Source document.
A convoluted compendium of horror clichés that superficially invokes mental illness, The Evil Within distinguishes itself as the most pandering survival-horror game yet. Between the incessant references to Resident Evil and Silent Hill, “Clair de Lune” is heard as the cop protagonist, Sebastian Castellanos, stares into broken mirrors to transport himself to a mental hospital. And as the game transitions to and from this institution where Sebastian grows stronger, quicker, and more skilled via shock therapy, Debussy’s classical movement is used to both lend irony and sentimentalize the old Resident Evil experience of battling zombie-like enemies and uncovering unethical scientific experiments, which is the work of an irredeemable villain who suggests a gene splice of Freddy Krueger and Akira’s Tetsuo.

Goal of the exercise.
Continue the critique of The Evil Within above, starting after its final sentence.

Entries supplied.
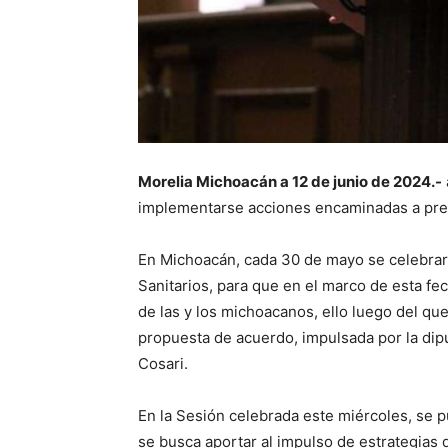
Morelia Michoacán a 12 de junio de 2024.-
implementarse acciones encaminadas a pre
En Michoacán, cada 30 de mayo se celebrará
Sanitarios, para que en el marco de esta fec
de las y los michoacanos, ello luego del que
propuesta de acuerdo, impulsada por la dip
Cosari.
En la Sesión celebrada este miércoles, se p
se busca aportar al impulso de estrategias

Written response.
The Evil Within is the latest third-person shooter to feed off the popularity of Resident Evil 4, but the fact that Shinji Mikami directed both games shouldn’t give him a pass for retreading the obvious. Mikami’s plan is simple: When you lack new ideas, throw everything and the kitchen sink at players to make them think they’re getting their money’s worth of escapism and entertainment. This approach might mean that the game will always have your attention, as it’s engaging to utilize different survival methods (shooting, running, hiding, exploring for items, sneaking) in order to adjust to different circumstances, from areas that allow greater movement, but contain a plethora of enemies, to more claustrophobic locations that demand quick decisions on the player’s part to battle larger enemies. But even as encounters with chainsaw-wielding psychos and giant creepy crawlies that have to be lured into fire demand your attention, it’s difficult to deny the feeling that the Resident Evil games have run these ideas into the ground. Indeed, one would have difficulty arguing that the gore and nastiness in The Evil Within will desensitize or shock anyone—that is, outside of newcomers to the genre. Past survival-horror games have readied (numbed) our minds for Mikami’s makeshift freak show.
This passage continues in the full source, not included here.